As the inevitable growth of transport electrification continues, the types of batteries that will be used in such vehicles, their charging parameters, infrastructure and timeframes are key considerations that will speed up the transition to electrification.
Researchers from WMG, University of Warwick in the UK have investigated the impacts on battery cell ageing from high current operation using commercial cells.
They used two tests to establish the maximum current limits before cell failure and applied this maximum current until cell failure. Testing was performed to determine how far cycling parameters could progress beyond the manufacturer’s recommendations.
During testing, current fluxes were increased up to 100 C cycling conditions. Charge and discharge current capabilities were possible at magnitudes of 1.38 and 4.4 times, respectively, more than that specified by the manufacturers’ claims. This increased current was applied for 500 charge-discharge.

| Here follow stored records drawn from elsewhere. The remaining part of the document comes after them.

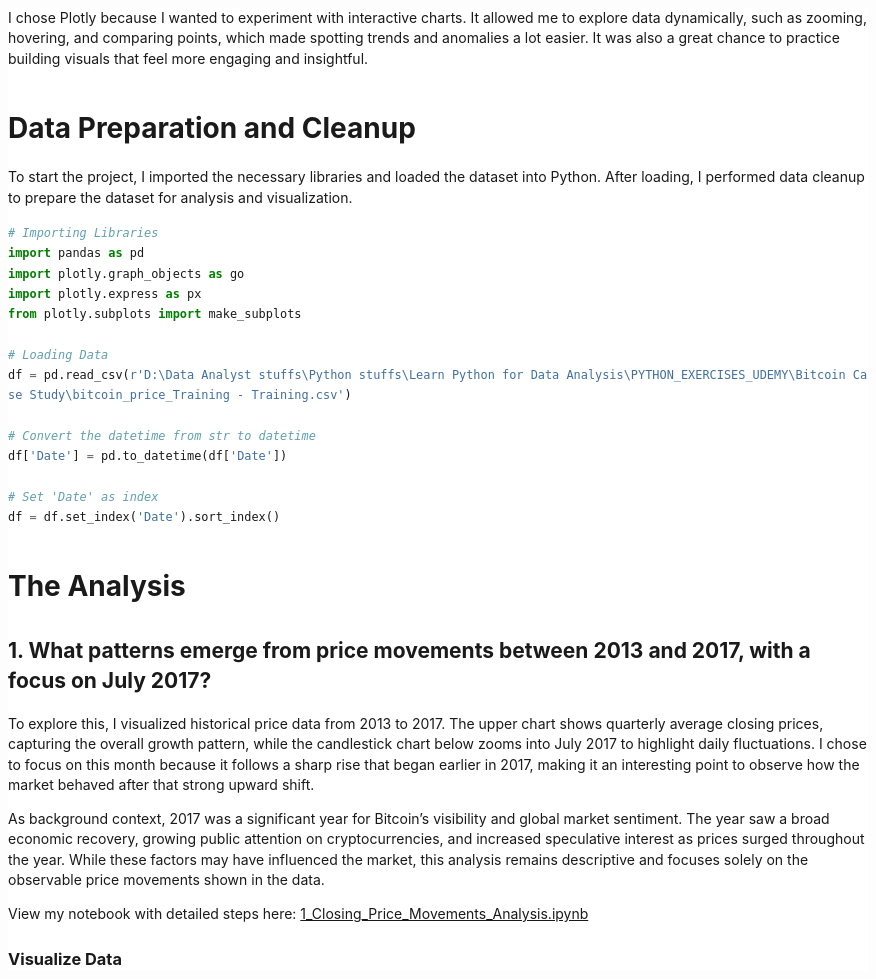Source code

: I chose Plotly because I wanted to experiment with interactive charts. It allowed me to explore data dynamically, such as zooming, hovering, and comparing points, which made spotting trends and anomalies a lot easier. It was also a great chance to practice building visuals that feel more engaging and insightful.

# Data Preparation and Cleanup

To start the project, I imported the necessary libraries and loaded the dataset into Python. After loading, I performed data cleanup to prepare the dataset for analysis and visualization.

```python
# Importing Libraries
import pandas as pd
import plotly.graph_objects as go
import plotly.express as px
from plotly.subplots import make_subplots

# Loading Data
df = pd.read_csv(r'D:\Data Analyst stuffs\Python stuffs\Learn Python for Data Analysis\PYTHON_EXERCISES_UDEMY\Bitcoin Case Study\bitcoin_price_Training - Training.csv')

# Convert the datetime from str to datetime
df['Date'] = pd.to_datetime(df['Date'])

# Set 'Date' as index
df = df.set_index('Date').sort_index()
```

# The Analysis

## 1. What patterns emerge from price movements between 2013 and 2017, with a focus on July 2017?

To explore this, I visualized historical price data from 2013 to 2017. The upper chart shows quarterly average closing prices, capturing the overall growth pattern, while the candlestick chart below zooms into July 2017 to highlight daily fluctuations. I chose to focus on this month because it follows a sharp rise that began earlier in 2017, making it an interesting point to observe how the market behaved after that strong upward shift.

As background context, 2017 was a significant year for Bitcoin’s visibility and global market sentiment. The year saw a broad economic recovery, growing public attention on cryptocurrencies, and increased speculative interest as prices surged throughout the year. While these factors may have influenced the market, this analysis remains descriptive and focuses solely on the observable price movements shown in the data.

View my notebook with detailed steps here: [1_Closing_Price_Movements_Analysis.ipynb](https://github.com/marissawyl/Python_Project_Exercises/blob/main/Exercise_4/1_Closing_Price_Movements_Analysis.ipynb)

### Visualize Data
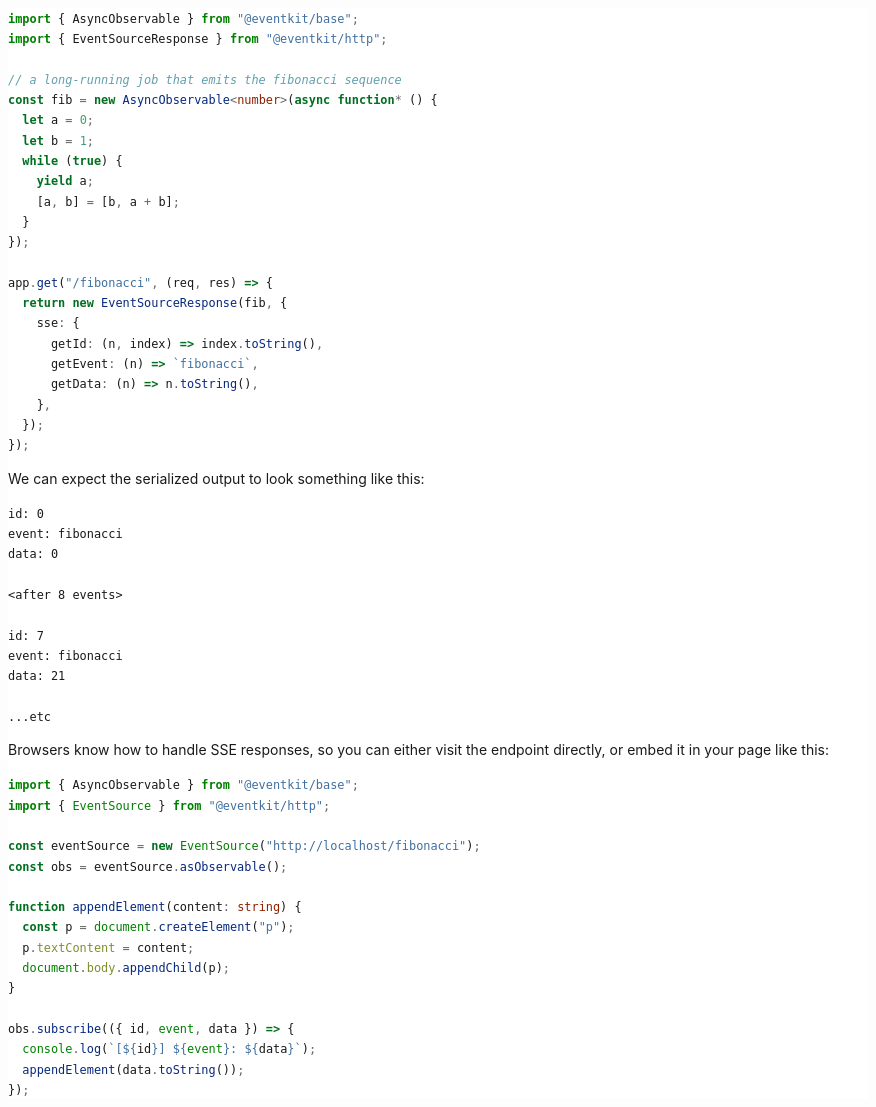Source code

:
 ```ts
import { AsyncObservable } from "@eventkit/base";
import { EventSourceResponse } from "@eventkit/http";

// a long-running job that emits the fibonacci sequence
const fib = new AsyncObservable<number>(async function* () {
  let a = 0;
  let b = 1;
  while (true) {
    yield a;
    [a, b] = [b, a + b];
  }
});

app.get("/fibonacci", (req, res) => {
  return new EventSourceResponse(fib, {
    sse: {
      getId: (n, index) => index.toString(),
      getEvent: (n) => `fibonacci`,
      getData: (n) => n.toString(),
    },
  });
});
```

We can expect the serialized output to look something like this:

```
id: 0
event: fibonacci
data: 0

<after 8 events>

id: 7
event: fibonacci
data: 21

...etc
```

Browsers know how to handle SSE responses, so you can either visit the endpoint directly, or embed it in your page like this:

```ts
import { AsyncObservable } from "@eventkit/base";
import { EventSource } from "@eventkit/http";

const eventSource = new EventSource("http://localhost/fibonacci");
const obs = eventSource.asObservable();

function appendElement(content: string) {
  const p = document.createElement("p");
  p.textContent = content;
  document.body.appendChild(p);
}

obs.subscribe(({ id, event, data }) => {
  console.log(`[${id}] ${event}: ${data}`);
  appendElement(data.toString());
});
```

However, the application of these currents resulted in a rapid decrease in capacity in the first 60 cycles as well as an increase in resistance. Furthermore, the application of such currents resulted in the increase of cell temperature, during both charge and discharge with natural convection during the rest step cooling the cell. Batteries operate in an optimum temperature range, and any deviations outside this can cause components and chemicals to start decomposing inside them.
They also identified deformation of the “jelly roll” (coiled electrodes and separator) with formation of lithium plating from testing and ageing. These deformations emanate from the center of the cell in an axial direction towards the outside of the cell, suggesting the core of the cell was the hottest.
Lead Engineer, Justin Holloway, from WMG, University of Warwick comments:
“The testing showed there is a window for operating batteries above manufacturer stated current limits, however, whilst maintaining manufacturer stated voltage limits. We need to ensure that batteries operate in as the safest manner possible, and for an appropriate practical lifetime, which is why the manufacturers have these limits.
“We also identified thermal fatigue as the driving mechanism for jelly roll deformation. With each cycle of charge and discharge, the cell experienced thermal stresses causing deformation of its components. These deformations grew progressively with cycle number, while the jelly roll was constrained mechanically by the rigid outer can and center pin.
“If convection cooling could be applied to the center of the cell where the cell was the hottest, these deformations could be mitigated and controlled, allowing the cell to maintain capacity and resistance criteria for longer.”